>>>>>

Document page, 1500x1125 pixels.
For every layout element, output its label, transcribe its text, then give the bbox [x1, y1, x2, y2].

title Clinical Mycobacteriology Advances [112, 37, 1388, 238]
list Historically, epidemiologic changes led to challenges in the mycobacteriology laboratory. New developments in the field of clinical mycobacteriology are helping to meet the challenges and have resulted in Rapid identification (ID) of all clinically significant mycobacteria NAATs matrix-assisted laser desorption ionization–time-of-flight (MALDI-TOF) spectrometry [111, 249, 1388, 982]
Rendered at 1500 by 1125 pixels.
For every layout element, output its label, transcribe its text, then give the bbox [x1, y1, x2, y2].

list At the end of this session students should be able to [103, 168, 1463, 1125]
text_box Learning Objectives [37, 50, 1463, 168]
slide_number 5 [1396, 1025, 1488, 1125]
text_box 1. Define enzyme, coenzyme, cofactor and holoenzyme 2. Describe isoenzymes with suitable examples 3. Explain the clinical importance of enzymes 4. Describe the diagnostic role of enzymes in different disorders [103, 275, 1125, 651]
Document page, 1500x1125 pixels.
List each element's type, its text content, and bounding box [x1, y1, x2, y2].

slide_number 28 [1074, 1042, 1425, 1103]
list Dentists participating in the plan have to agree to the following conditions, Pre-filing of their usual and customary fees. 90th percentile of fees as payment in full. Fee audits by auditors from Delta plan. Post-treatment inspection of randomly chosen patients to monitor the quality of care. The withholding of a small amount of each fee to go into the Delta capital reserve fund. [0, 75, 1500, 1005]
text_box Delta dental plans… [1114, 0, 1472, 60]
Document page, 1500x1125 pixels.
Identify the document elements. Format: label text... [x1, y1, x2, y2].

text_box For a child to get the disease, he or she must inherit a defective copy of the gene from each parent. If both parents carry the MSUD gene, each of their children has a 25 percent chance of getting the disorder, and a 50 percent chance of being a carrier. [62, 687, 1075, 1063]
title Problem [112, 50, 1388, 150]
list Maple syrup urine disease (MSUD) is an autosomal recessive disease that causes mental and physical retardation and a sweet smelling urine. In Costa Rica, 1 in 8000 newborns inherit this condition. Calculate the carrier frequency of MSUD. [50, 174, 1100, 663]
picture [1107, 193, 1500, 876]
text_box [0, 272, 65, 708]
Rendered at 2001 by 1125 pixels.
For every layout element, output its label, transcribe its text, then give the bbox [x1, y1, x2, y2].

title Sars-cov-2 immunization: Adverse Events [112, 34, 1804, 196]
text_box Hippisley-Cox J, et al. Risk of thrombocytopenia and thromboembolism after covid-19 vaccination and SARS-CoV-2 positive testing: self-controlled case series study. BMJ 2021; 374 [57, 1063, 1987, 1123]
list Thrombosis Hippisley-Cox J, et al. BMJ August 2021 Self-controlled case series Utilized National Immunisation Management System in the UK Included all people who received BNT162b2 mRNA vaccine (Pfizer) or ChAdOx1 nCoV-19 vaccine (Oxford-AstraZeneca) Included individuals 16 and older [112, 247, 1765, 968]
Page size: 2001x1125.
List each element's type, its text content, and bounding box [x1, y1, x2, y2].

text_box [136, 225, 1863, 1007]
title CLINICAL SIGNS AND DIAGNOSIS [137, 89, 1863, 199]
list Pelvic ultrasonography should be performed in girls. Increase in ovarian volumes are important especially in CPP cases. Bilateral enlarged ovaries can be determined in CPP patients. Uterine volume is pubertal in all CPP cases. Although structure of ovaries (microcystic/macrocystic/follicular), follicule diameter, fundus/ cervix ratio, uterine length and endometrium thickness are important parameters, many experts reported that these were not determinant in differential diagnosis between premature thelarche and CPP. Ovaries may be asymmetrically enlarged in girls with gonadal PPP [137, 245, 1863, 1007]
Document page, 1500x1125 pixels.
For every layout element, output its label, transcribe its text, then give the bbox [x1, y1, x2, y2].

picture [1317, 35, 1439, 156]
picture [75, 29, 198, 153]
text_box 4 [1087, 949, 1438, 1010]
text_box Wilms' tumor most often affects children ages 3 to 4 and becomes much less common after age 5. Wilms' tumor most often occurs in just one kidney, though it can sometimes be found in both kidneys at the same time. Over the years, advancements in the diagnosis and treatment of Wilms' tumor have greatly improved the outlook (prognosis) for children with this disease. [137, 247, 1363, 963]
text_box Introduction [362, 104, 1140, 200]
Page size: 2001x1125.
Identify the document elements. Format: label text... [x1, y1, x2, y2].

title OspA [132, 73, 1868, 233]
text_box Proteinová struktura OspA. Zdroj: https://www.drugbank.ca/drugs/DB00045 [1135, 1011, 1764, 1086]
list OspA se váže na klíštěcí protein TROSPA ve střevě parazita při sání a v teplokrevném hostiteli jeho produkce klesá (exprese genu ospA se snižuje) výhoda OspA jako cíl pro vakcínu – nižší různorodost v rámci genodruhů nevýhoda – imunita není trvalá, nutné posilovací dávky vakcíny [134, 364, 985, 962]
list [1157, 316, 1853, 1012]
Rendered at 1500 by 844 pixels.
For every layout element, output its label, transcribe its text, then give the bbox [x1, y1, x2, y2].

<<<<<

=== What you should do ===
Word for word, give back the data shown above.

=== Result ===
Document page, 1500x1125 pixels.
For every layout element, output its label, transcribe its text, then give the bbox [x1, y1, x2, y2].

title Clinical Mycobacteriology Advances [112, 37, 1388, 238]
list Historically, epidemiologic changes led to challenges in the mycobacteriology laboratory. New developments in the field of clinical mycobacteriology are helping to meet the challenges and have resulted in Rapid identification (ID) of all clinically significant mycobacteria NAATs matrix-assisted laser desorption ionization–time-of-flight (MALDI-TOF) spectrometry [111, 249, 1388, 982]
Rendered at 1500 by 1125 pixels.
For every layout element, output its label, transcribe its text, then give the bbox [x1, y1, x2, y2].

list At the end of this session students should be able to [103, 168, 1463, 1125]
text_box Learning Objectives [37, 50, 1463, 168]
slide_number 5 [1396, 1025, 1488, 1125]
text_box 1. Define enzyme, coenzyme, cofactor and holoenzyme 2. Describe isoenzymes with suitable examples 3. Explain the clinical importance of enzymes 4. Describe the diagnostic role of enzymes in different disorders [103, 275, 1125, 651]
Document page, 1500x1125 pixels.
List each element's type, its text content, and bounding box [x1, y1, x2, y2].

slide_number 28 [1074, 1042, 1425, 1103]
list Dentists participating in the plan have to agree to the following conditions, Pre-filing of their usual and customary fees. 90th percentile of fees as payment in full. Fee audits by auditors from Delta plan. Post-treatment inspection of randomly chosen patients to monitor the quality of care. The withholding of a small amount of each fee to go into the Delta capital reserve fund. [0, 75, 1500, 1005]
text_box Delta dental plans… [1114, 0, 1472, 60]
Document page, 1500x1125 pixels.
Identify the document elements. Format: label text... [x1, y1, x2, y2].

text_box For a child to get the disease, he or she must inherit a defective copy of the gene from each parent. If both parents carry the MSUD gene, each of their children has a 25 percent chance of getting the disorder, and a 50 percent chance of being a carrier. [62, 687, 1075, 1063]
title Problem [112, 50, 1388, 150]
list Maple syrup urine disease (MSUD) is an autosomal recessive disease that causes mental and physical retardation and a sweet smelling urine. In Costa Rica, 1 in 8000 newborns inherit this condition. Calculate the carrier frequency of MSUD. [50, 174, 1100, 663]
picture [1107, 193, 1500, 876]
text_box [0, 272, 65, 708]
Rendered at 2001 by 1125 pixels.
For every layout element, output its label, transcribe its text, then give the bbox [x1, y1, x2, y2].

title Sars-cov-2 immunization: Adverse Events [112, 34, 1804, 196]
text_box Hippisley-Cox J, et al. Risk of thrombocytopenia and thromboembolism after covid-19 vaccination and SARS-CoV-2 positive testing: self-controlled case series study. BMJ 2021; 374 [57, 1063, 1987, 1123]
list Thrombosis Hippisley-Cox J, et al. BMJ August 2021 Self-controlled case series Utilized National Immunisation Management System in the UK Included all people who received BNT162b2 mRNA vaccine (Pfizer) or ChAdOx1 nCoV-19 vaccine (Oxford-AstraZeneca) Included individuals 16 and older [112, 247, 1765, 968]
Page size: 2001x1125.
List each element's type, its text content, and bounding box [x1, y1, x2, y2].

text_box [136, 225, 1863, 1007]
title CLINICAL SIGNS AND DIAGNOSIS [137, 89, 1863, 199]
list Pelvic ultrasonography should be performed in girls. Increase in ovarian volumes are important especially in CPP cases. Bilateral enlarged ovaries can be determined in CPP patients. Uterine volume is pubertal in all CPP cases. Although structure of ovaries (microcystic/macrocystic/follicular), follicule diameter, fundus/ cervix ratio, uterine length and endometrium thickness are important parameters, many experts reported that these were not determinant in differential diagnosis between premature thelarche and CPP. Ovaries may be asymmetrically enlarged in girls with gonadal PPP [137, 245, 1863, 1007]
Document page, 1500x1125 pixels.
For every layout element, output its label, transcribe its text, then give the bbox [x1, y1, x2, y2].

picture [1317, 35, 1439, 156]
picture [75, 29, 198, 153]
text_box 4 [1087, 949, 1438, 1010]
text_box Wilms' tumor most often affects children ages 3 to 4 and becomes much less common after age 5. Wilms' tumor most often occurs in just one kidney, though it can sometimes be found in both kidneys at the same time. Over the years, advancements in the diagnosis and treatment of Wilms' tumor have greatly improved the outlook (prognosis) for children with this disease. [137, 247, 1363, 963]
text_box Introduction [362, 104, 1140, 200]
Page size: 2001x1125.
Identify the document elements. Format: label text... [x1, y1, x2, y2].

title OspA [132, 73, 1868, 233]
text_box Proteinová struktura OspA. Zdroj: https://www.drugbank.ca/drugs/DB00045 [1135, 1011, 1764, 1086]
list OspA se váže na klíštěcí protein TROSPA ve střevě parazita při sání a v teplokrevném hostiteli jeho produkce klesá (exprese genu ospA se snižuje) výhoda OspA jako cíl pro vakcínu – nižší různorodost v rámci genodruhů nevýhoda – imunita není trvalá, nutné posilovací dávky vakcíny [134, 364, 985, 962]
list [1157, 316, 1853, 1012]
Rendered at 1500 by 844 pixels.
For every layout element, output its label, transcribe its text, then give the bbox [x1, y1, x2, y2].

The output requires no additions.